Coming out of the closet is a process.
First, there was coming out to myself. While seemingly obvious, it was one of the largest hurdles to surmount.
Then, when I was 16, I told a handful of my closest friends that I’m gay.
On the night of January 29, 2001, I came out to my mom. It was one of the most difficult things that I’ve ever done. And maybe that means that my life has been incredibly easy – or maybe it means that coming out is really that hard. In my mind, there was a very real possibility that my mother would disown me. In truth, you really can never tell how someone will react – and I was very, very scared.
Over the years, I’ve heard the full spectrum of coming out stories. Some parents are amazingly supportive, while others think nothing of kicking their children to the street. My parents were somewhere in the middle; they were upset, but their love for me was unshaken.

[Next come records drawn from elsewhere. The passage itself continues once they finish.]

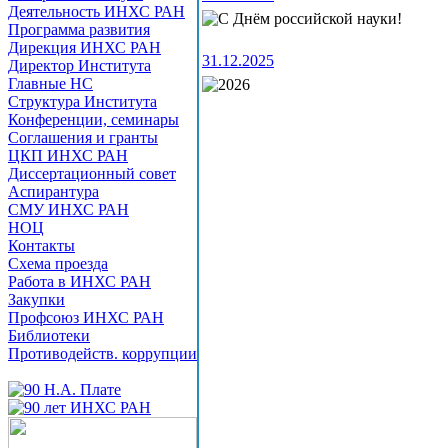
Деятельность ИНХС РАН
Программа развития
Дирекция ИНХС РАН
31.12.2025
Директор Института
Главные НС
Структура Института
Конференции, семинары
Соглашения и гранты
ЦКП ИНХС РАН
Диссертационный совет
Аспирантура
СМУ ИНХС РАН
НОЦ
Контакты
Схема проезда
Работа в ИНХС РАН
Закупки
Профсоюз ИНХС РАН
Библиотеки
Противодейств. коррупции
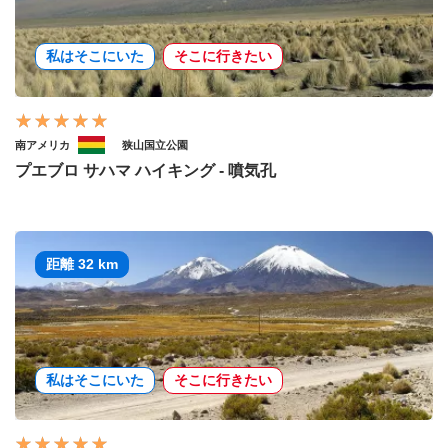
私はそこにいた
そこに行きたい
南アメリカ
狭山国立公園
プエブロ サハマ ハイキング - 噴気孔
距離 32 km
私はそこにいた
そこに行きたい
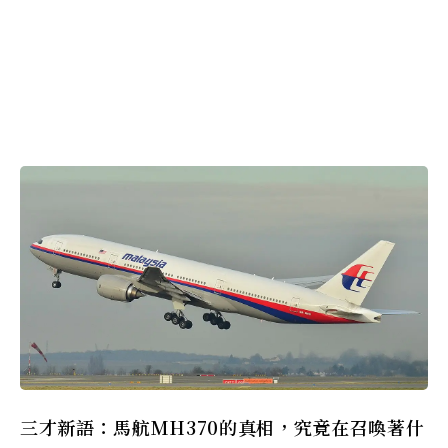
三才新語：馬航MH370的真相，究竟在召喚著什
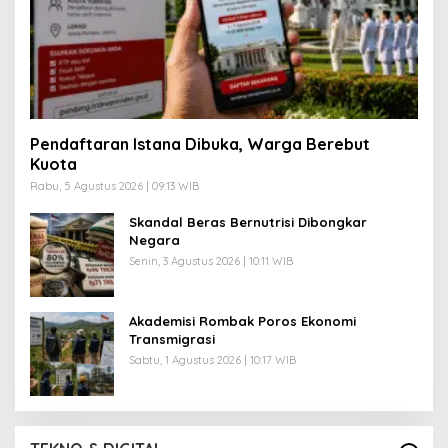
Pendaftaran Istana Dibuka, Warga Berebut
Kuota
Rabu, 5 Agustus 2026 | 09:13 WIB
Skandal Beras Bernutrisi Dibongkar
Negara
Senin, 3 Agustus 2026 | 10:11 WIB
Akademisi Rombak Poros Ekonomi
Transmigrasi
Sabtu, 1 Agustus 2026 | 10:17 WIB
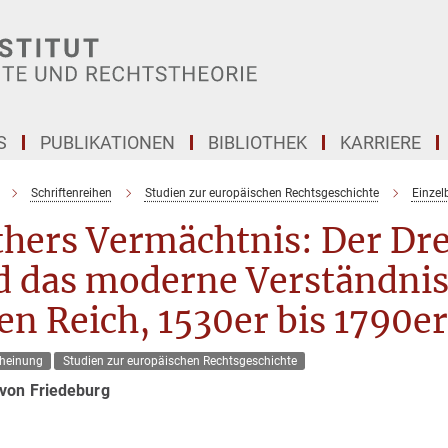
S
PUBLIKATIONEN
BIBLIOTHEK
KARRIERE
Schriftenreihen
Studien zur europäischen Rechtsgeschichte
Einzel
hers Vermächtnis: Der Dre
d das moderne Verständnis
en Reich, 1530er bis 1790er
heinung
Studien zur europäischen Rechtsgeschichte
 von Friedeburg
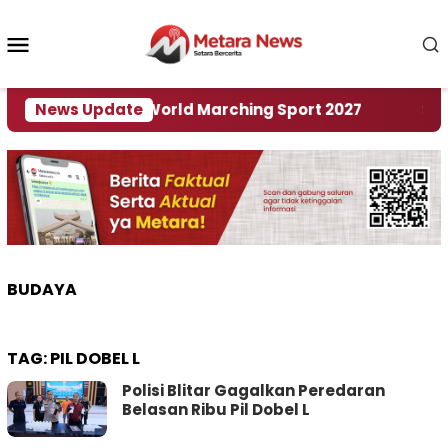
Loncat
ke
Menu
konten
Mobile
 Tuan Rumah World Marching Sport 2027
News Update
‎Soal R
BUDAYA
TAG:
PIL DOBEL L
Polisi Blitar Gagalkan Peredaran
Belasan Ribu Pil Dobel L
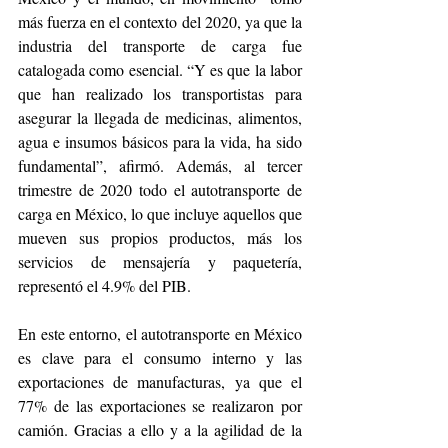
más fuerza en el contexto del 2020, ya que la 
industria del transporte de carga fue 
catalogada como esencial. “Y es que la labor 
que han realizado los transportistas para 
asegurar la llegada de medicinas, alimentos, 
agua e insumos básicos para la vida, ha sido 
fundamental”, afirmó. Además, al tercer 
trimestre de 2020 todo el autotransporte de 
carga en México, lo que incluye aquellos que 
mueven sus propios productos, más los 
servicios de mensajería y paquetería, 
representó el 4.9% del PIB.
En este entorno, el autotransporte en México 
es clave para el consumo interno y las 
exportaciones de manufacturas, ya que el 
77% de las exportaciones se realizaron por 
camión. Gracias a ello y a la agilidad de la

My parents have come a long way since 2001 (in fact, my mother called me on Saturday night to remind me that it’s my 10-year coming out anniversary), and looking back on the last decade, an obvious lesson stands out to me: People really can change. Maybe not all of them, but definitely some of them. I never expected my dad to espouse to importance of marriage equality to his shellfishing buddies, but that’s exactly what he did last weekend.
It took me 16 or 17 years to come to terms with my sexuality, and my parents have done it in less than 10. Good for them.